EDITORIAL: Legality Too Counts

During his election tour of Andhra Pradesh, Mr. Rajiv Gandhi is quoted as having questioned Mr. NT Rama Rao’s moral right to stay on for well over three months as a caretaker chief minister after having dissolv­ed the state assembly. One possible implication of the statement is Mr. Rama Rao should have followed Mr. MG Ramachandran’s example and recommended fresh elec­tions to the state legislature to be held at the same time as the current poll to the Lok Sabha. If that is all Mr. Gandhi has meant his position is unexceptionable. It was unfair of Mr. Rama Rao to have recommended dissolu­tion of the state assembly on November 22 and to have announced a day later that his government favoured a fresh poll on March 3. His reason for recommending dis­solution was legitimate. The defection of 55MLAs be­longing to the Telegu Desam on August 16 and subse­quent developments had “polluted the political atmos­phere” in the state. But if he felt that it would not be possible to hold the proposed elections before March 3, he should have waited for the poll to the Lok Sabha to be over before recommending dissolution. In theory at least it is possible that in that case, especially if the Con­gress had fared well in the Lok Sabha poll, some more Telegu Desam MLAs might have defected and brought down his government. But this was a risk he was morally obliged to take if he stands, as he claims, for value-based politics.
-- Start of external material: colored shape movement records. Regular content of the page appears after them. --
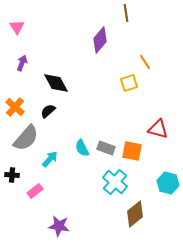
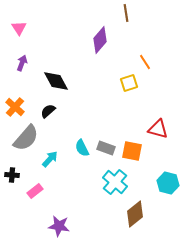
pink triangle: moved 2 px right, 1 px down
black diamond: moved 2 px up
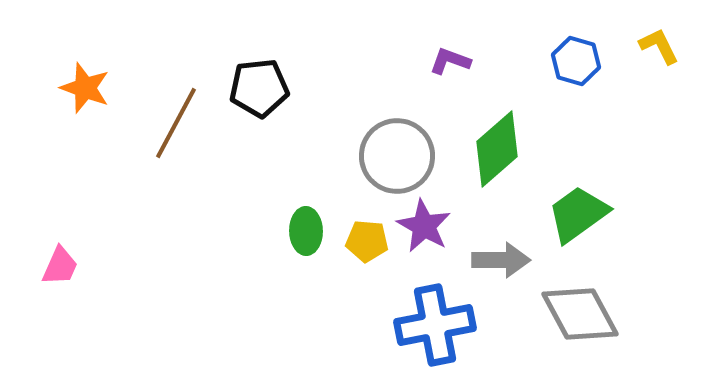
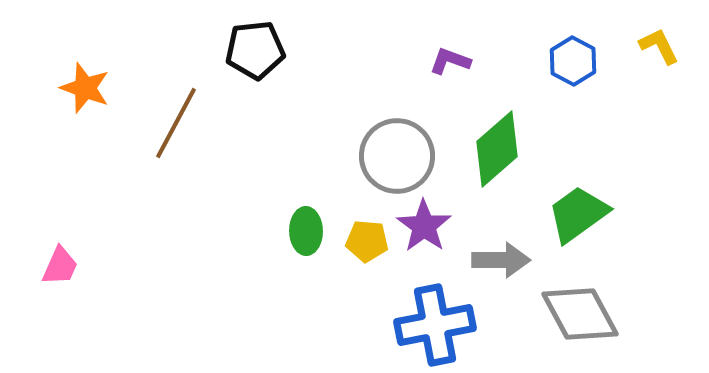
blue hexagon: moved 3 px left; rotated 12 degrees clockwise
black pentagon: moved 4 px left, 38 px up
purple star: rotated 6 degrees clockwise
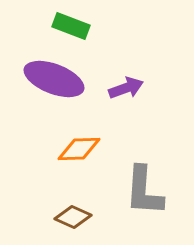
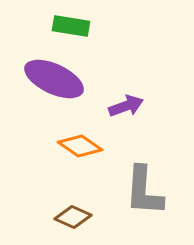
green rectangle: rotated 12 degrees counterclockwise
purple ellipse: rotated 4 degrees clockwise
purple arrow: moved 18 px down
orange diamond: moved 1 px right, 3 px up; rotated 36 degrees clockwise
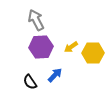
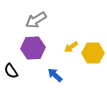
gray arrow: rotated 95 degrees counterclockwise
purple hexagon: moved 8 px left, 1 px down
blue arrow: rotated 91 degrees counterclockwise
black semicircle: moved 19 px left, 11 px up
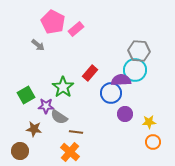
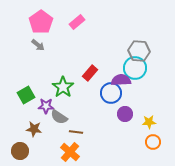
pink pentagon: moved 12 px left; rotated 10 degrees clockwise
pink rectangle: moved 1 px right, 7 px up
cyan circle: moved 2 px up
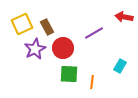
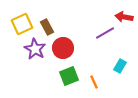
purple line: moved 11 px right
purple star: rotated 15 degrees counterclockwise
green square: moved 2 px down; rotated 24 degrees counterclockwise
orange line: moved 2 px right; rotated 32 degrees counterclockwise
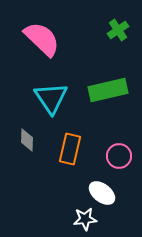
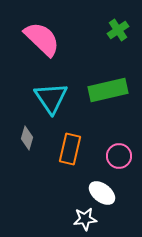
gray diamond: moved 2 px up; rotated 15 degrees clockwise
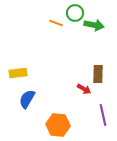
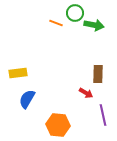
red arrow: moved 2 px right, 4 px down
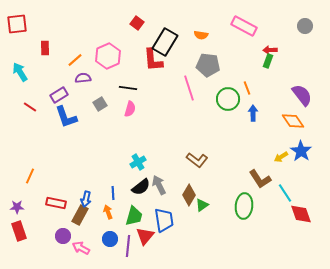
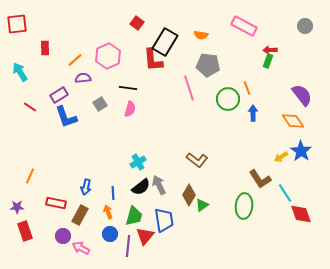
blue arrow at (86, 199): moved 12 px up
red rectangle at (19, 231): moved 6 px right
blue circle at (110, 239): moved 5 px up
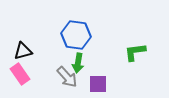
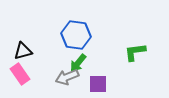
green arrow: rotated 30 degrees clockwise
gray arrow: rotated 110 degrees clockwise
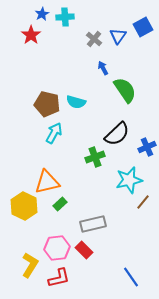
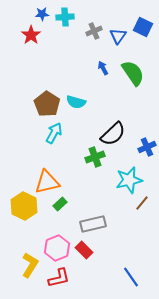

But political morality is one thing, legality is quite another. And legality is on Mr. Rama Rao’s side. He was within his rights to recommend dissolution on November 22 and he was equally within his rights to opt for March 3 as the election date on November 23. And just as the Governor had no choice but to go along with him and dissolve the assembly, the Election Commission had no good reason to reject the date proposed by him. So however unhappy Mr. Rajiv Gandhi may feel over Mr. Rama Rao’s actions and however legitimate his grievance, as Prime Minister he cannot now advise the Governor to dismiss Mr. Rama Rao without provoking another storm all over the country with dangerous consequences for himself and his party. In all probability Mr. Gandhi is not thinking in those terms; after all, he cannot be oblivious to what happened between August 16 when Mr. Rama Rao was dismissed and September 15 when he was restored to the office of chief minister. In all probability Mr. Rama Rao and his cabinet colleagues are taking an unduly alarmist view of the Prime Minister’s statement. Be that as it may, it may be useful to make the point that there is just no case for Mr. Rama Rao’s dismissal. At the same time it too needs to be emphasized that as a caretaker chief minister he cannot take substan­tive  policy  decisions, that his plea for re-promulgation of an ordinance for abolition of posts of nearly 36,000 village officers falls in that category, and that the Governor is wholly justified in turning it down.